══ Document extract ══
# Sigh water damage and thisnew england winter is ruining everything! Help!



## twinturboJDMA (Jan 20, 2009)

hello fellow a6-ers
tragedy has struck, and somehow water has seeped into my car via some sort of clogged water duct. As a result water flooded into the rear passenger side floor and has ruined my TCM and from what my dash is signaling my ABS module as well....
This happened about a month ago, maybe a little less, since then as a result of me being quite broke, I havent been able to get my car towed to a shop to be evaluated/priced. Since then I have been trying to go outside and start the engine and warm it up at least once a week. Everytihng was fine at first....but recently, my car has ceased to start, my battery appears to be ****ting the bed, and I do not know why.
My question is a simple one, I am looking for the thoughts and helpful opinions of some car guys far more knowledgeable than me.
What do I do? Whats going on with my car? No battery power, tranny in safe mode...
Worst part of all of this is that about a month ao when this all started I had just ixed and fine tuned every other problem that wa splaguing my car, mainly new tires, new brakes and rotors, and an alignment. Then my dash was clear and dark, no warning lights, no nothing....now....well now everytihng is worng.
Please help/advise!!! I am hoping to have my car back on the road before the spring!
-TwinturboJD


----------



## jettasmooth (Aug 7, 2002)

*Re: Sigh water damage and thisnew england winter is ruining everything! Help! (twinturboJDMA)*

ill be keeping an eye on this. Sorry I don't have any solutions for you, since im new to my A6. I am curious to see if someone has a solution to the clogged drains, or a simple way to clean them. Good luck, sorry to hear about the car.....


----------



## Massboykie (Aug 15, 2006)

*Re: Sigh water damage and thisnew england winter is ruining everything! Help! (twinturboJDMA)*

Hey Twin
Sorry to hear that. Sucks.
Mine did the same thing, but luckily I did not have anything fried. It turned out to be the plastic cover at the bottom of the windshield. It clips into a channel at the bottom of the windshield and a piece of the "clip" had broken of and allowed water to run through and down the air duct that goes into the cab. Some "plastic welding" with the soldering iron fixed her right up!
If you are sure these units are busted I would keep an eye out on eBay. There are always C5s being parted out, and if you buy both modules someone might give you a deal. 
Have you confirmed that there is no water down there anymore? Just wondering if that could be part of the problem.
As far as the battery... maybe it was on it's way out and the standing isn't helping. Also it's been damn cold over here the last few weeks so a weak battery will not last. If you are looking for a new battery don't get one for the 2.7T. These are super expensive and I don't know why. I found out by chance that the 4.2 battery fits perfectly in the place of ours. I think I paid something like $75 for one from Autozone. When you take yours out you'll see the tray the battery sits on actually has two bolt holes. One for the 2.7 and one for the 4.2. The 4.2 battery is just a little longer than ours and as a result you use the second bolt hole to tie it down. I was quoted $350 by Audi for a battery, and at the time nobody seemed to have an aftermarket replacement for the 2.7. This a couple of years ago so that might have changed now. FYI the 4.2 battery is stronger so I will probably replace it with another 4.2 if this one dies.
═══
══ Supplied material ══
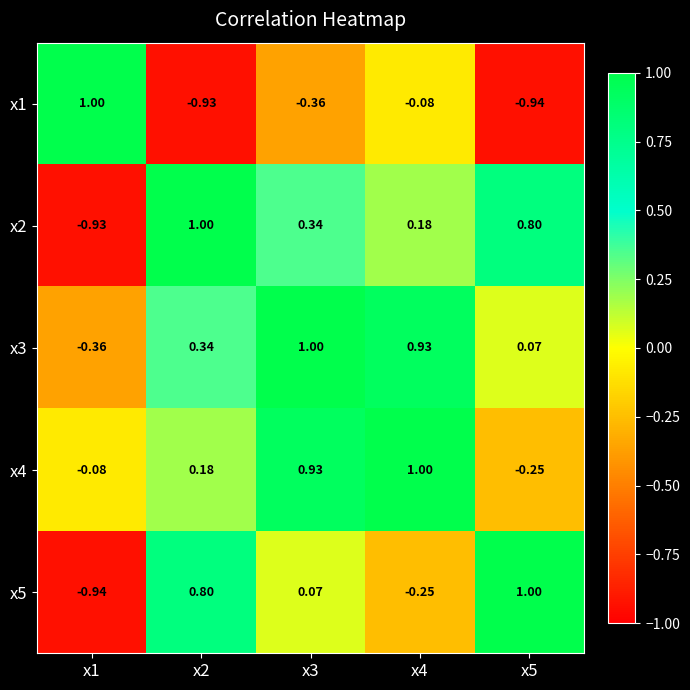

Is the value of x2 at x5 greater than the value of x5 at x5?

No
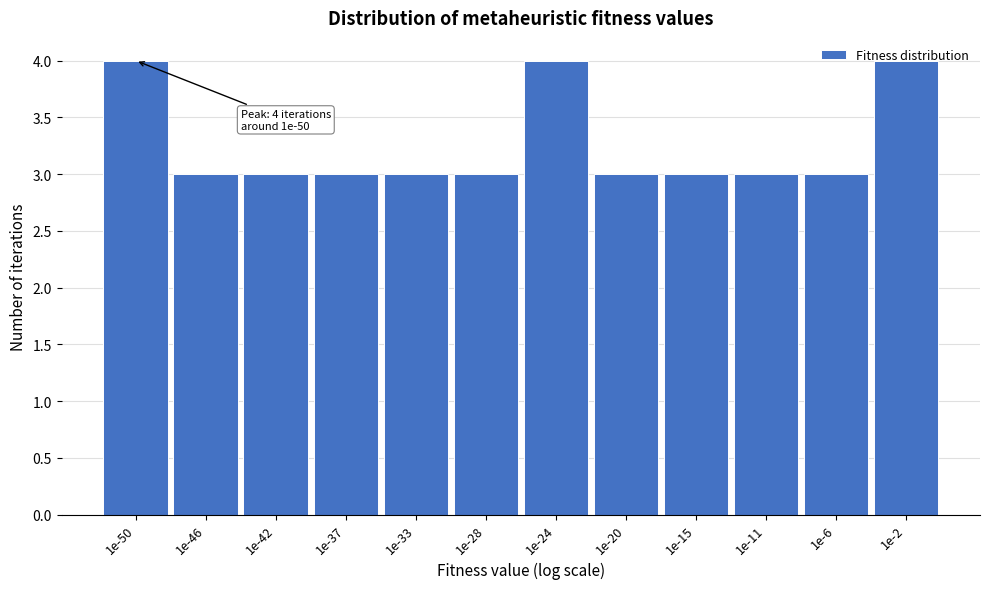

The chart shows a value of 5 at 1e-28. True or false?

False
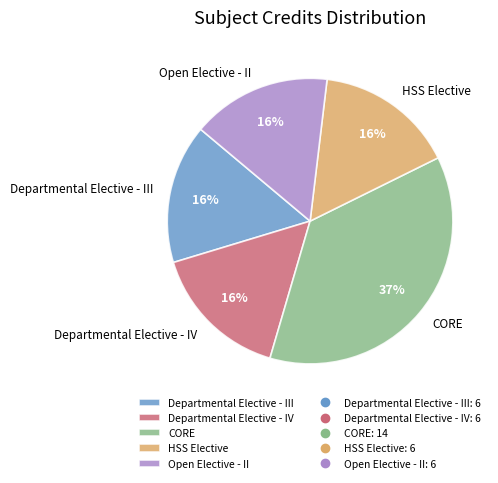

What percentage is the Departmental Elective - IV slice, to the nearest percent?

16%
═══
Work to complete →
a. In the forum thread about water damage to an A6, why does the reply say to use the second bolt hole on the battery tray when fitting a 4.2 battery? Answer in one to three sentences.
b. Repeat the part of the forum thread starting at "## Massboykie (Aug" and ending at "of the problem.".

Responses by task →
a. The 4.2 battery is a little longer than the 2.7T battery. The tray has two bolt holes, one for the 2.7 and one for the 4.2, so the longer battery is tied down with the second hole.

b.
## Massboykie (Aug 15, 2006)

*Re: Sigh water damage and thisnew england winter is ruining everything! Help! (twinturboJDMA)*

Hey Twin
Sorry to hear that. Sucks.
Mine did the same thing, but luckily I did not have anything fried. It turned out to be the plastic cover at the bottom of the windshield. It clips into a channel at the bottom of the windshield and a piece of the "clip" had broken of and allowed water to run through and down the air duct that goes into the cab. Some "plastic welding" with the soldering iron fixed her right up!
If you are sure these units are busted I would keep an eye out on eBay. There are always C5s being parted out, and if you buy both modules someone might give you a deal. 
Have you confirmed that there is no water down there anymore? Just wondering if that could be part of the problem.